Source material START

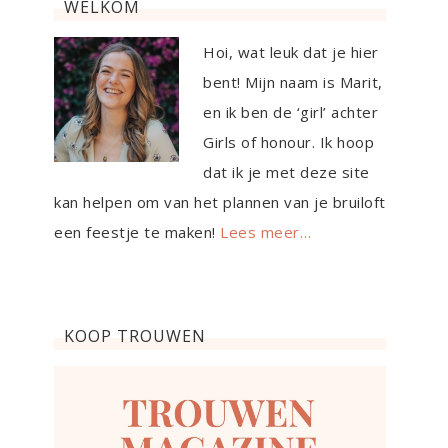
WELKOM
Hoi, wat leuk dat je hier
bent! Mijn naam is Marit,
en ik ben de ‘girl’ achter
Girls of honour. Ik hoop
dat ik je met deze site
kan helpen om van het plannen van je bruiloft
een feestje te maken!
Lees meer…
KOOP TROUWEN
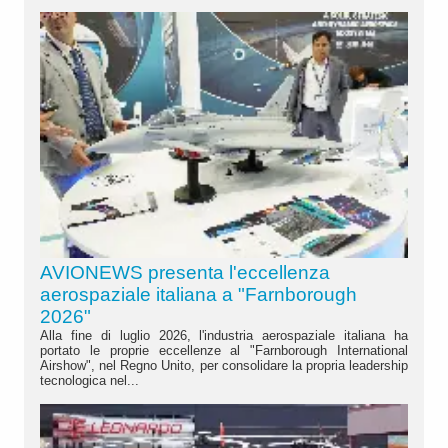
AVIONEWS presenta l'eccellenza
aerospaziale italiana a "Farnborough
2026"
Alla fine di luglio 2026, l'industria aerospaziale italiana ha
portato le proprie eccellenze al "Farnborough International
Airshow", nel Regno Unito, per consolidare la propria leadership
tecnologica nel...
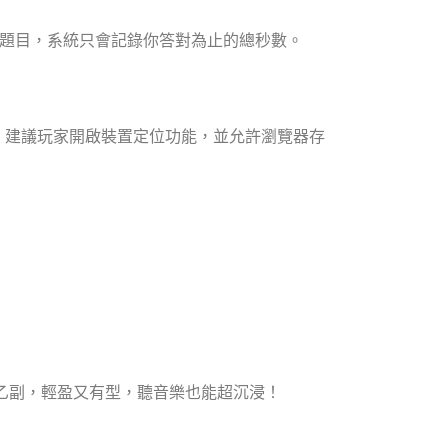
題目，系統只會記錄你答對為止的總秒數。
。建議玩家開啟裝置定位功能，並允許瀏覽器存
乙副，輕盈又有型，聽音樂也能超沉浸！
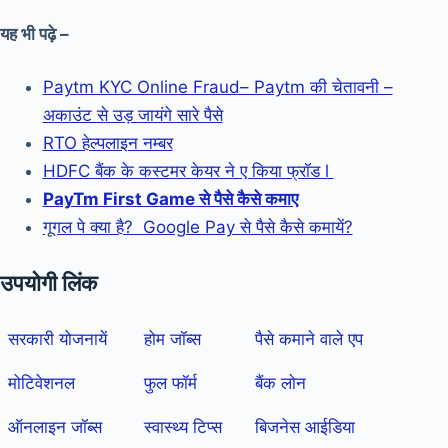
यह भी पढ़े –
Paytm KYC Online Fraud– Paytm की चेतावनी –
अकाउंट से उड़ जायंगे सारे पैसे
RTO हेल्पलाइन नम्बर
HDFC बैंक के कस्टमर केयर ने ए किया फ्रॉड l
PayTm First Game से पैसे कैसे कमाए
गूगल पे क्या है? Google Pay से पैसे कैसे कमायें?
उपयोगी लिंक
सरकारी योजनायें
होम जॉब्स
पैसे कमाने वाले एप
मोटिवेशनल
फुल फॉर्म
बैंक लोन
ऑनलाइन जॉब्स
स्वास्थ्य टिप्स
बिजनेस आईडिया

Source material END

Could you set out each line of text in the listing above as a JSON list of strings, one string per line with blank lines omitted, leaving out the pictures?

## Answer space:
[
  "WELKOM",
  "Hoi, wat leuk dat je hier",
  "bent! Mijn naam is Marit,",
  "en ik ben de ‘girl’ achter",
  "Girls of honour. Ik hoop",
  "dat ik je met deze site",
  "kan helpen om van het plannen van je bruiloft",
  "een feestje te maken!",
  "Lees meer…",
  "KOOP TROUWEN",
  "AVIONEWS presenta l'eccellenza",
  "aerospaziale italiana a \"Farnborough",
  "2026\"",
  "Alla fine di luglio 2026, l'industria aerospaziale italiana ha",
  "portato le proprie eccellenze al \"Farnborough International",
  "Airshow\", nel Regno Unito, per consolidare la propria leadership",
  "tecnologica nel...",
  "題目，系統只會記錄你答對為止的總秒數。",
  "。建議玩家開啟裝置定位功能，並允許瀏覽器存",
  "乙副，輕盈又有型，聽音樂也能超沉浸！",
  "यह भी पढ़े –",
  "Paytm KYC Online Fraud– Paytm की चेतावनी –",
  "अकाउंट से उड़ जायंगे सारे पैसे",
  "RTO हेल्पलाइन नम्बर",
  "HDFC बैंक के कस्टमर केयर ने ए किया फ्रॉड l",
  "PayTm First Game से पैसे कैसे कमाए",
  "गूगल पे क्या है? Google Pay से पैसे कैसे कमायें?",
  "उपयोगी लिंक",
  "सरकारी योजनायें",
  "होम जॉब्स",
  "पैसे कमाने वाले एप",
  "मोटिवेशनल",
  "फुल फॉर्म",
  "बैंक लोन",
  "ऑनलाइन जॉब्स",
  "स्वास्थ्य टिप्स",
  "बिजनेस आईडिया"
]